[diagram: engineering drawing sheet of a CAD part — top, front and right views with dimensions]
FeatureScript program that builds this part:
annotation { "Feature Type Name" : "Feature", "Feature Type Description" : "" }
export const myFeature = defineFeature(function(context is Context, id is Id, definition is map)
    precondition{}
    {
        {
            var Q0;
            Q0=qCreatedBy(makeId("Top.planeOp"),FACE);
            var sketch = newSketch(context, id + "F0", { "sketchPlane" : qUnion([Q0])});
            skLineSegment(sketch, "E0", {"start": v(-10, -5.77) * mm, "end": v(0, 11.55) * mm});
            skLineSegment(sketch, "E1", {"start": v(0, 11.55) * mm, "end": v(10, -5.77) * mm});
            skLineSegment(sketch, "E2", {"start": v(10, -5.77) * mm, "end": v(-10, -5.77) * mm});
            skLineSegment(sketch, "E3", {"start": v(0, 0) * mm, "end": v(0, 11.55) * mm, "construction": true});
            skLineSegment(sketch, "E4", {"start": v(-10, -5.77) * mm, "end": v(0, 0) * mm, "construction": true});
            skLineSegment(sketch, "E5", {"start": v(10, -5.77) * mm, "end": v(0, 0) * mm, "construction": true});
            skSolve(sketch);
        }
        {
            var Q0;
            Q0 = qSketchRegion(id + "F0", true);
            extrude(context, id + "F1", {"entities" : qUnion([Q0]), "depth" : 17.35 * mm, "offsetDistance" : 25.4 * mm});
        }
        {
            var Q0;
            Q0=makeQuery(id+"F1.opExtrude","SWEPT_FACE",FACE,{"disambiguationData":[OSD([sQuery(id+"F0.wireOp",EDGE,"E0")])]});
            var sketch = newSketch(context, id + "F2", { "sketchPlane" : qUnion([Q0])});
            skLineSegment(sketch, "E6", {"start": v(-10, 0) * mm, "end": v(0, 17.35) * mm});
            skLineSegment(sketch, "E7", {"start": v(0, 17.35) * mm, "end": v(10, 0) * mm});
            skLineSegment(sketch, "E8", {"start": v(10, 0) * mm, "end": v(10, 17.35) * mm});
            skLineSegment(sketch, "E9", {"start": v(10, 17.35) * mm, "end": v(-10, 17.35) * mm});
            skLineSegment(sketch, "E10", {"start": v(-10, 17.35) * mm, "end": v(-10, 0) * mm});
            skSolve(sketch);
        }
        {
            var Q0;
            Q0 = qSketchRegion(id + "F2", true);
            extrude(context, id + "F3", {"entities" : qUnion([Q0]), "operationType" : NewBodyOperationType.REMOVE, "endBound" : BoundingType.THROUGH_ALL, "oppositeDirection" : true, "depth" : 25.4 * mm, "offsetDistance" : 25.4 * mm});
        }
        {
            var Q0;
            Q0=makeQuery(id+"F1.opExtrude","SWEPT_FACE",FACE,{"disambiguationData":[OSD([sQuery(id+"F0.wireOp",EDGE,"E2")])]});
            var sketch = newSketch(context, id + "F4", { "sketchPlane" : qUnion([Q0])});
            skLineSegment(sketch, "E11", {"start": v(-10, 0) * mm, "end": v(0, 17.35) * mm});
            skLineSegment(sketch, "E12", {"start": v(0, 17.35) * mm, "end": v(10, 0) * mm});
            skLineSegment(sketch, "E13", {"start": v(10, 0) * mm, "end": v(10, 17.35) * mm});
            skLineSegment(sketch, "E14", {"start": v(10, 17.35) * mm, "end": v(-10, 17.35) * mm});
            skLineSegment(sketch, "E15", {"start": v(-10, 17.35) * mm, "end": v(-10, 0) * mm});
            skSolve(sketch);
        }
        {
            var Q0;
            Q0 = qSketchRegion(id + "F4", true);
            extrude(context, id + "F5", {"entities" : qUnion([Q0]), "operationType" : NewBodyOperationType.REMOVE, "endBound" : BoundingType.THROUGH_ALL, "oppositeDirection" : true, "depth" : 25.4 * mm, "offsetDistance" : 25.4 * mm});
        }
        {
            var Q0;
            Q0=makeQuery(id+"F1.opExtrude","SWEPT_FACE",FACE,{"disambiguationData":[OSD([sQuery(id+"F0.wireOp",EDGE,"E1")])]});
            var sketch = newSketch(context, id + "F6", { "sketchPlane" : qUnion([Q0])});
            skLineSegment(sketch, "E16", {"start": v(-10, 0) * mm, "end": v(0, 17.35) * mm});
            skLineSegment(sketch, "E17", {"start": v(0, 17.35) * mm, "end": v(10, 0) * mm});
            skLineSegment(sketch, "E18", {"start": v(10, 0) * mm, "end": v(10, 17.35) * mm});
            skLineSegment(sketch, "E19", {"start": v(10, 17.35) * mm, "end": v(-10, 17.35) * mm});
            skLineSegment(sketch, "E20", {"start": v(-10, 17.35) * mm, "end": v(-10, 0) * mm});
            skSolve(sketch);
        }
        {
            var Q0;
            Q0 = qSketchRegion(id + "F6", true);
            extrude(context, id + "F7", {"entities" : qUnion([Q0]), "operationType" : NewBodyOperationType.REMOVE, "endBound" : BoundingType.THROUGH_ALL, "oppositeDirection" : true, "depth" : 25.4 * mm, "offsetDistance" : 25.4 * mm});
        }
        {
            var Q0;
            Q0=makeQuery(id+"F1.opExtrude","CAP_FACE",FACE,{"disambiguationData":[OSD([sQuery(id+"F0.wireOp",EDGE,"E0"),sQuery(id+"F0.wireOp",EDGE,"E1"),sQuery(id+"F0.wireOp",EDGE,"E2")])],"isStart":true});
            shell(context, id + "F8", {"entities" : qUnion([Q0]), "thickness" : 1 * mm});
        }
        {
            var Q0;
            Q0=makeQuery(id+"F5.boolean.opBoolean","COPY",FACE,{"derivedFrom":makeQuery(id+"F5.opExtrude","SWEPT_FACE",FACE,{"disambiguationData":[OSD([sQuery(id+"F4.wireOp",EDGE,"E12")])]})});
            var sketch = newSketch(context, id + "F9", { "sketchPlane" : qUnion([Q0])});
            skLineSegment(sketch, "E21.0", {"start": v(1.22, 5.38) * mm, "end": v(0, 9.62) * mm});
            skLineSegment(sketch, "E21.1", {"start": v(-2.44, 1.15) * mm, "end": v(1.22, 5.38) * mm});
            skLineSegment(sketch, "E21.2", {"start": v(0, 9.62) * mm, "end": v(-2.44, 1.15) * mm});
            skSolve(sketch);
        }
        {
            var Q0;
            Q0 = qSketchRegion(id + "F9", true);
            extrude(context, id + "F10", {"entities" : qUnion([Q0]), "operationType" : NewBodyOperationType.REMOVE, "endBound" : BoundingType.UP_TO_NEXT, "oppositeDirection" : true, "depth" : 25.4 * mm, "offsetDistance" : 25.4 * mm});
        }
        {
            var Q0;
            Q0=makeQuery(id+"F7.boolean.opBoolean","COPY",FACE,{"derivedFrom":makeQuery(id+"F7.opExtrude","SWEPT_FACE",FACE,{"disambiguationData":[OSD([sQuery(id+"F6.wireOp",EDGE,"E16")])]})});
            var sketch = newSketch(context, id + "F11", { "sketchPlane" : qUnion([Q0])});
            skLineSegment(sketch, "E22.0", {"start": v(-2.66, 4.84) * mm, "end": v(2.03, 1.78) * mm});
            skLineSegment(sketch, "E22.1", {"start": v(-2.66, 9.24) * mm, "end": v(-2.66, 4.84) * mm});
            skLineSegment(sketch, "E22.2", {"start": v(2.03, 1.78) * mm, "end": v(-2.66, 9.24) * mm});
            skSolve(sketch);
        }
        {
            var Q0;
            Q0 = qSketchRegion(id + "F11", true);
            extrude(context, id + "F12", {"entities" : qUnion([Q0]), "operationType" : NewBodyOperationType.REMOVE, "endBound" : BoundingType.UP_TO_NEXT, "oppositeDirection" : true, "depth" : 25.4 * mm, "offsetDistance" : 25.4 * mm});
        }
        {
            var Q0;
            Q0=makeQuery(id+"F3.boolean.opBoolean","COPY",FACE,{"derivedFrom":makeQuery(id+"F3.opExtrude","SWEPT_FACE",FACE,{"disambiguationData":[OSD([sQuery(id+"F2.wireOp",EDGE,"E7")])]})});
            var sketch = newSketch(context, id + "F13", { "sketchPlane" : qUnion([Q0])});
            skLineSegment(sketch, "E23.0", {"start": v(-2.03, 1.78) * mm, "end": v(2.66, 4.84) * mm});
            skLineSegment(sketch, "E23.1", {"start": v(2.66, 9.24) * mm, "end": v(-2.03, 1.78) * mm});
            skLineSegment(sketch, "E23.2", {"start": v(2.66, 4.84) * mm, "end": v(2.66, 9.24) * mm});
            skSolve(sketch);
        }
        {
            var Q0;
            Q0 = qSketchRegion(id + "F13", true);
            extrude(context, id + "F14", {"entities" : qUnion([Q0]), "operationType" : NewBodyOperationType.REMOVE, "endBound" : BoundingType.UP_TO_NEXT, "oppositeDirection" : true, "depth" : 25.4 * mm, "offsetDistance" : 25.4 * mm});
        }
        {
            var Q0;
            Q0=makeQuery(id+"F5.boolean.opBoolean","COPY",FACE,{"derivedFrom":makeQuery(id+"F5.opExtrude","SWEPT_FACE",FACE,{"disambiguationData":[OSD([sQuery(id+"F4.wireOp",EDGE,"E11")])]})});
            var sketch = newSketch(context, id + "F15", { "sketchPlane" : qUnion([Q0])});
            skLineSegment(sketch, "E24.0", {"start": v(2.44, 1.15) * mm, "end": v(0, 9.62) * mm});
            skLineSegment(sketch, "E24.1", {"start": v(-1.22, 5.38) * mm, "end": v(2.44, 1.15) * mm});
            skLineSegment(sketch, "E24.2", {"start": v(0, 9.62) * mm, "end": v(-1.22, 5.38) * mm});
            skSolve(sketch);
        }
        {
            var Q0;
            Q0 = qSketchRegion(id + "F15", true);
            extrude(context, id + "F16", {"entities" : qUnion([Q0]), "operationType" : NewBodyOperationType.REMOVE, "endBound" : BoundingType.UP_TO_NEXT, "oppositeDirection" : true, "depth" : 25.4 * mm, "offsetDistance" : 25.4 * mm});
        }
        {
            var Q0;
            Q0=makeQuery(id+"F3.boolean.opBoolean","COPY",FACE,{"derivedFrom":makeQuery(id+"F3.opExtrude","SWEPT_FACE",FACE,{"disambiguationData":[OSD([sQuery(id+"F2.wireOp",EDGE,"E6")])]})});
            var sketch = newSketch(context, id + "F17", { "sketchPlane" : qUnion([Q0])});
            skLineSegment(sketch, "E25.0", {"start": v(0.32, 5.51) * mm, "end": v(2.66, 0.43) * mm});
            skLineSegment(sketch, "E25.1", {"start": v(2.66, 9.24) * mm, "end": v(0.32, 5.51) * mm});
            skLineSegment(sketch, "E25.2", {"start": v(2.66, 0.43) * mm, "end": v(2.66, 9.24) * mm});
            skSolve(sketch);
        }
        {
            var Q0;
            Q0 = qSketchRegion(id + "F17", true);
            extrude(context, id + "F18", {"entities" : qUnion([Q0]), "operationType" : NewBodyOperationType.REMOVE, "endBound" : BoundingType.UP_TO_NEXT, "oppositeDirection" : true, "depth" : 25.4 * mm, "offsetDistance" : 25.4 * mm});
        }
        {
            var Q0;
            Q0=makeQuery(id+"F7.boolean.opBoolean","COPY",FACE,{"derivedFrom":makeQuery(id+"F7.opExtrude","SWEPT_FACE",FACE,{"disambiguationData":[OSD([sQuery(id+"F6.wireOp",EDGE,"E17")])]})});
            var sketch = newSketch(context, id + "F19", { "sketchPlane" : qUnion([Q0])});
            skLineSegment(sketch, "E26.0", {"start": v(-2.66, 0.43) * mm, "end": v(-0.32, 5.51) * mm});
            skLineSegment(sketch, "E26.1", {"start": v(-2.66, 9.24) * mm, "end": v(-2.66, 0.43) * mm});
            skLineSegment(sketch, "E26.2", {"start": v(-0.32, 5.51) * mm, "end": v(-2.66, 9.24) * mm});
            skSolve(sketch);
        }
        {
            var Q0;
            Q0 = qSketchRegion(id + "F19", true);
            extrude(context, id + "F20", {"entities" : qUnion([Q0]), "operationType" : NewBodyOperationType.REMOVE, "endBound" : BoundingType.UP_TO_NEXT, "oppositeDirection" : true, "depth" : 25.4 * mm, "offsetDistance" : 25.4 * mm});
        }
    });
--------------------------------------------------
### GOAL
Extract every line of the listing above that contains the string "construction".

### EXERCISE OUTPUT
            skLineSegment(sketch, "E3", {"start": v(0, 0) * mm, "end": v(0, 11.55) * mm, "construction": true});
            skLineSegment(sketch, "E4", {"start": v(-10, -5.77) * mm, "end": v(0, 0) * mm, "construction": true});
            skLineSegment(sketch, "E5", {"start": v(10, -5.77) * mm, "end": v(0, 0) * mm, "construction": true});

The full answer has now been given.